Alrighty, here’s a pic from Austin. We tried four wines and I got drunk. This means that I don’t understand what few notes I took nor do I remember any details about these bottles.
This bubbly worked but I’m not sure what grape it was. At one point a rather dark red one wasn’t werking particularly well but I think it may have been a blend of several grapes so useless to our cause here. I’ll do some research.
Hey look at this. The Paul Dolan Zin was the red. NOT a blend at all. I remember that it didn’t amplify the pain but it wasn’t like magic or anything.

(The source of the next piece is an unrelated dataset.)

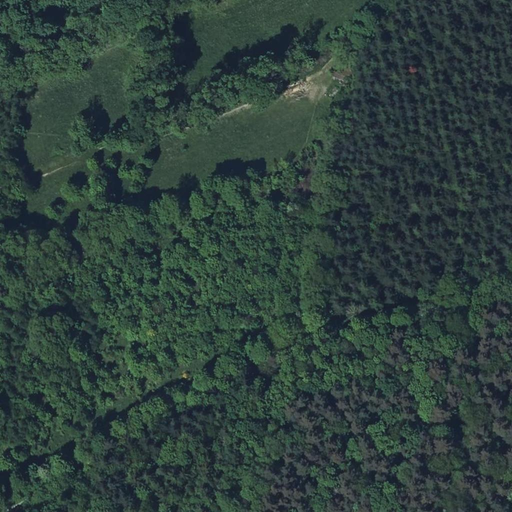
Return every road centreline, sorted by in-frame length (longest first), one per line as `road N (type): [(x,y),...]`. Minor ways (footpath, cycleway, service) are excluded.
road 1 (track): [(511,278),(299,340),(10,511)]
road 2 (track): [(172,0),(0,72)]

I did drink most of myy glass. Perhaps a Zin with maybe a thinner skin, less tannin will do the trick for keeping my wine red. I’ll see if there’s a cooler climate zinfandel grape being grown somewhere I’ll have access to. And hopefully fairly cheaply.

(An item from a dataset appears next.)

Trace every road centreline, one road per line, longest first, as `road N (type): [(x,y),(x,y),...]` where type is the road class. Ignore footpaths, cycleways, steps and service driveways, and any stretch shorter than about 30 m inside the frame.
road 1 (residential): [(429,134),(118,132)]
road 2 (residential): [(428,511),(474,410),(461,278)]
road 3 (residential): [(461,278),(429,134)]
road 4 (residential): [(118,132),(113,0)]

Okay this is some progress.
Also, so far my only spicy food pairing has been mexican. We are now in Atlanta and there’s a famous Indian restaurant here that I’ll try to get to before sndchk. Hope they have a hell of a wine list.
Here’s Sauvignon Blanc with fish tacos. This went very well and there’s the cholula just in case.
I also tried this zinfandel but it brought on a world of pain. When they say things like “five vintners” it makes me think things like “clearance sale” but who knows. The stuff was fruity and modern and. Very California.
Only two-ish weeks til my big wine blending day where I will make my final decisions about what my Courtney Taylor-Taylor Dandy wine is gonna be.
I’m gonna try to keep it around 20 bucks a bottle and we’ll figure out some kind or pre order deal and/or case discount…I think.